_What the task requires:_
Return the full listing unchanged, excluding any images it contains.

_Dataset entries:_
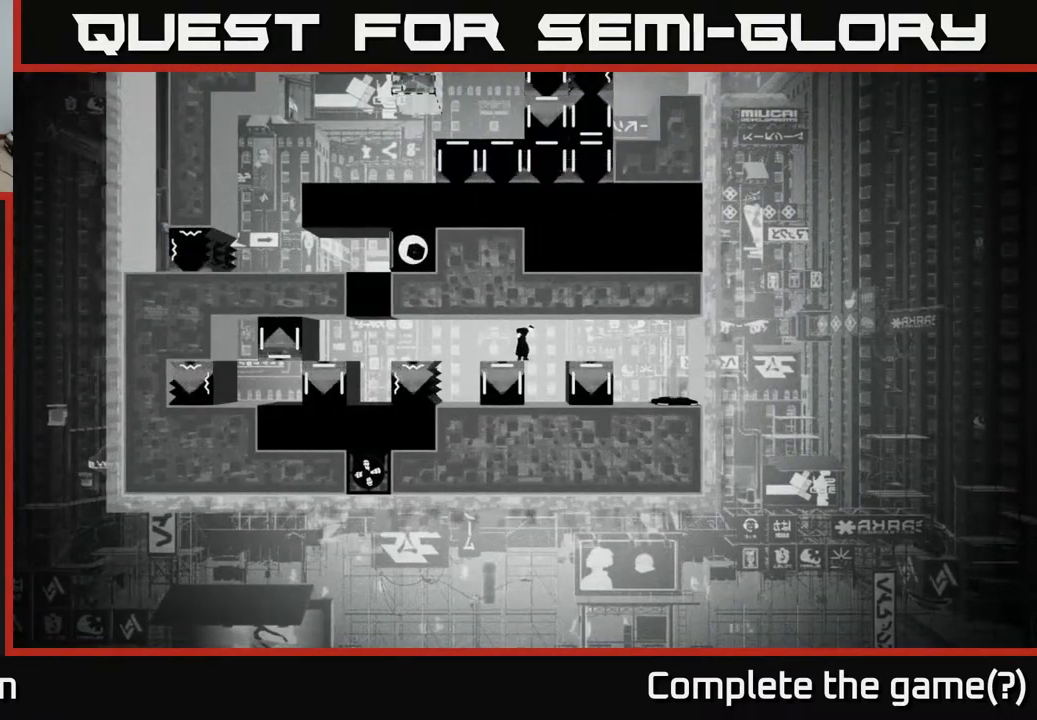
{"buttons": ["DPAD_RIGHT"], "left_stick": "center", "right_stick": "center", "events": [[483, "DPAD_RIGHT", "down"]]}
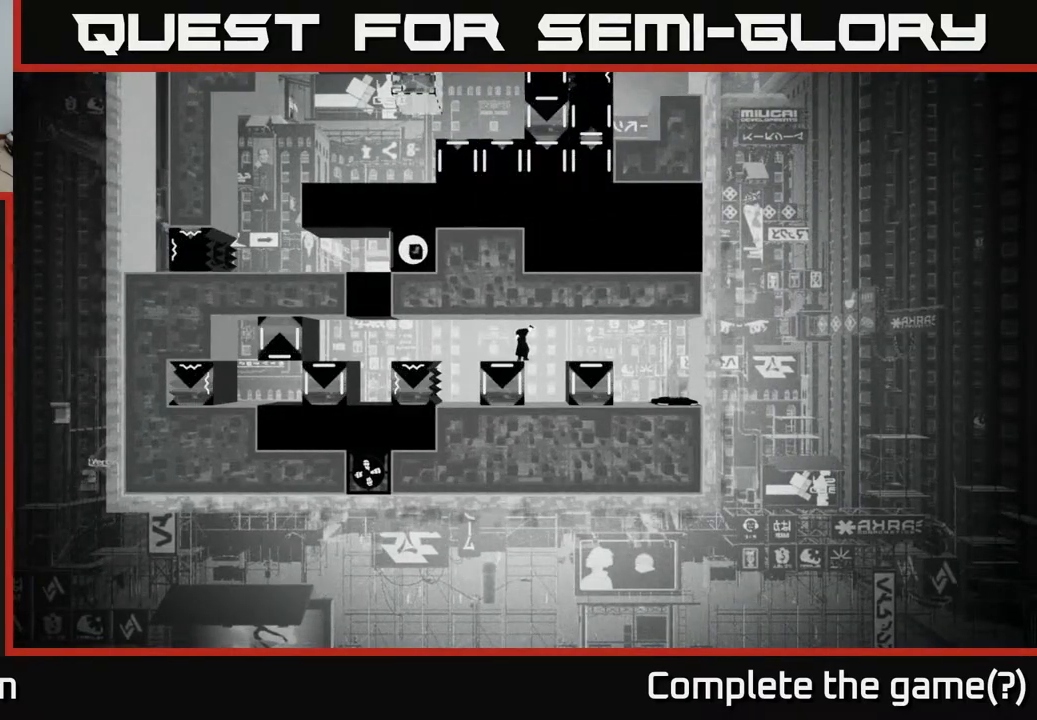
{"buttons": [], "left_stick": "center", "right_stick": "center", "events": [[50, "DPAD_RIGHT", "up"]]}
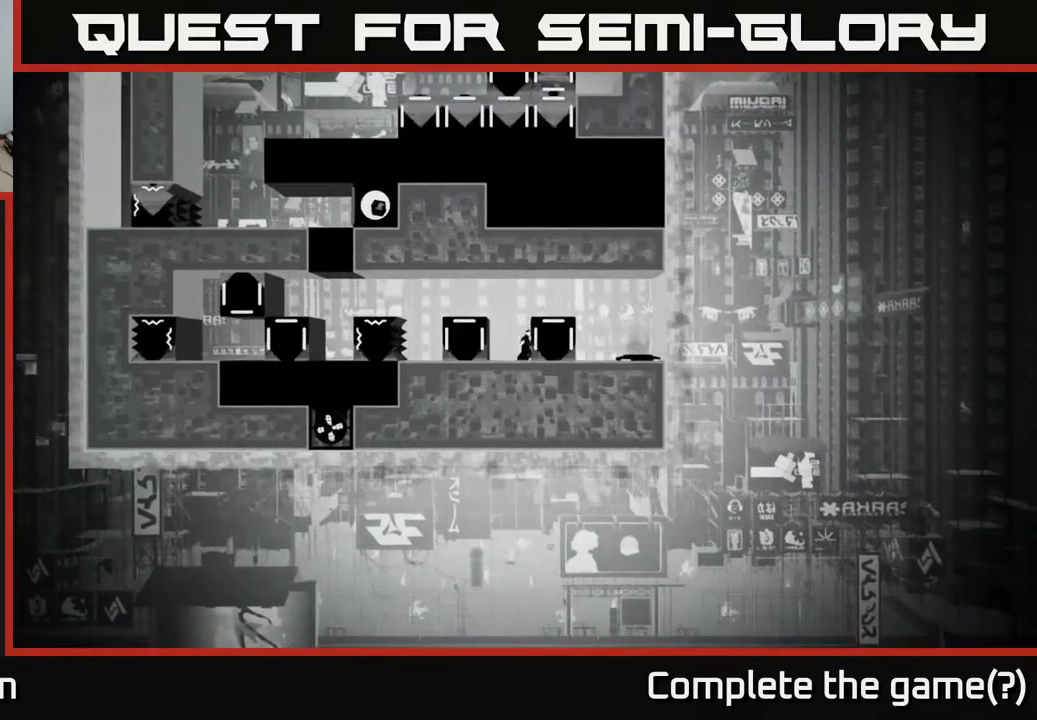
{"buttons": [], "left_stick": "center", "right_stick": "center", "events": [[133, "DPAD_LEFT", "down"], [150, "A", "down"], [350, "A", "up"], [383, "DPAD_LEFT", "up"]]}
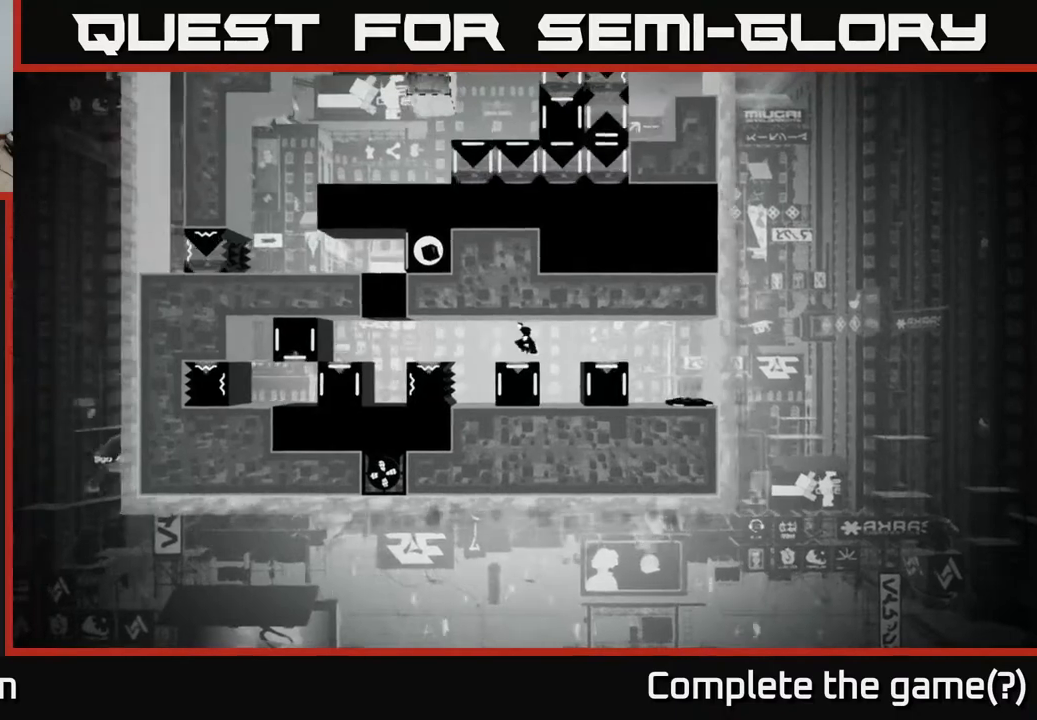
{"buttons": [], "left_stick": "center", "right_stick": "center", "events": []}
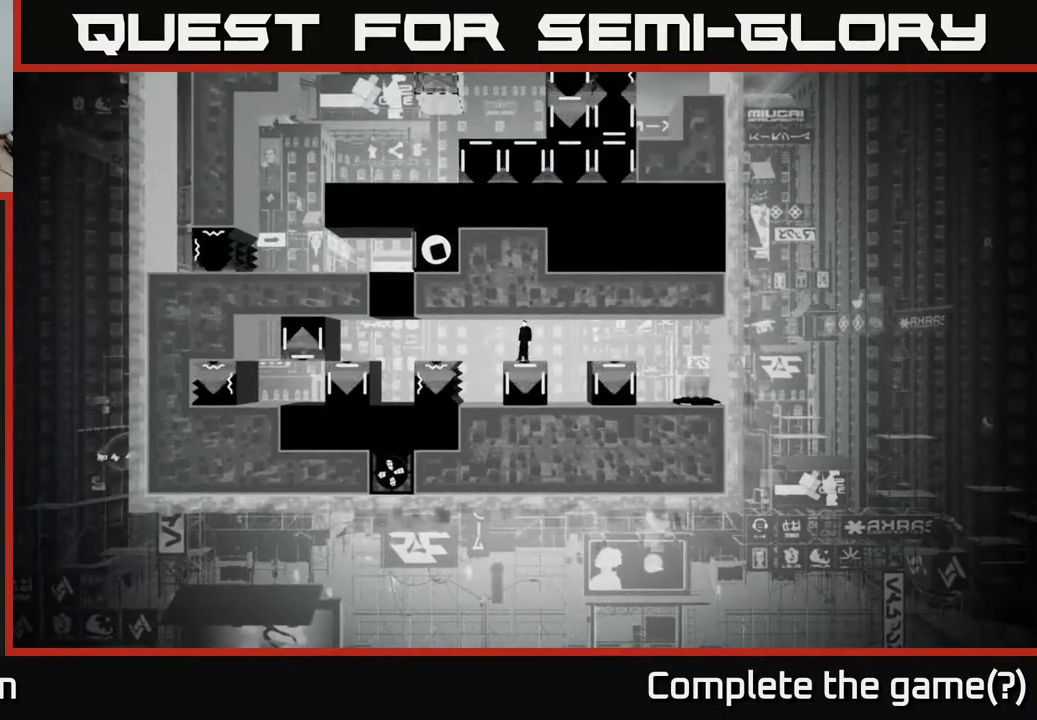
{"buttons": [], "left_stick": "center", "right_stick": "center", "events": []}
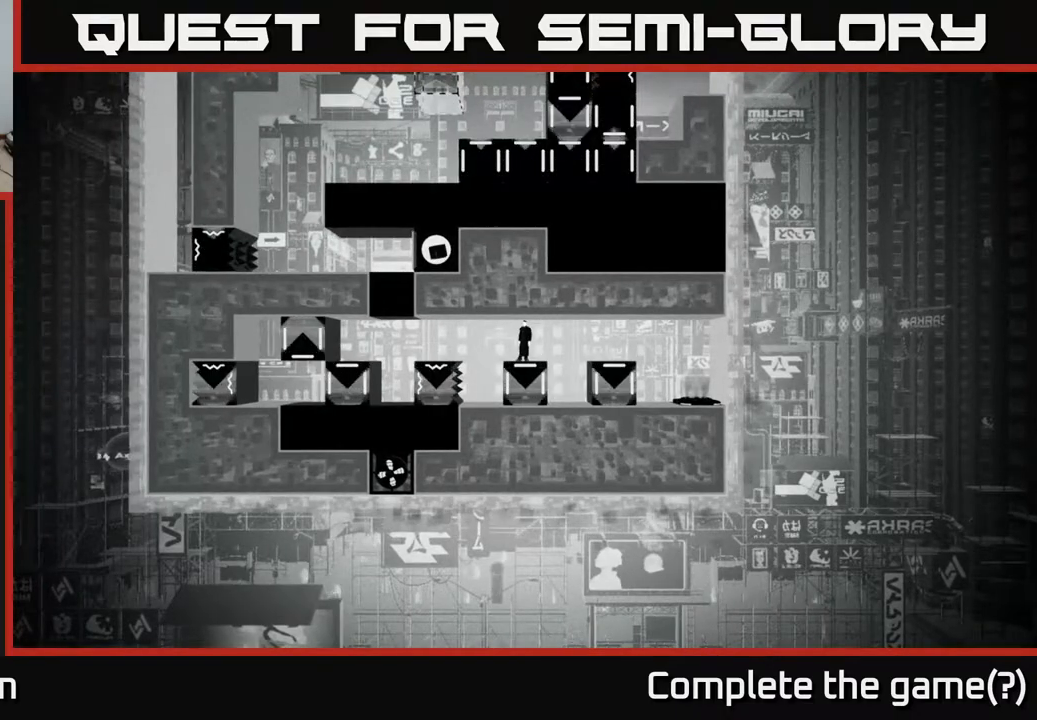
{"buttons": [], "left_stick": "center", "right_stick": "center", "events": []}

_Output for this task:_
{"buttons": ["DPAD_RIGHT"], "left_stick": "center", "right_stick": "center", "events": [[483, "DPAD_RIGHT", "down"]]}
{"buttons": [], "left_stick": "center", "right_stick": "center", "events": [[50, "DPAD_RIGHT", "up"]]}
{"buttons": [], "left_stick": "center", "right_stick": "center", "events": [[133, "DPAD_LEFT", "down"], [150, "A", "down"], [350, "A", "up"], [383, "DPAD_LEFT", "up"]]}
{"buttons": [], "left_stick": "center", "right_stick": "center", "events": []}
{"buttons": [], "left_stick": "center", "right_stick": "center", "events": []}
{"buttons": [], "left_stick": "center", "right_stick": "center", "events": []}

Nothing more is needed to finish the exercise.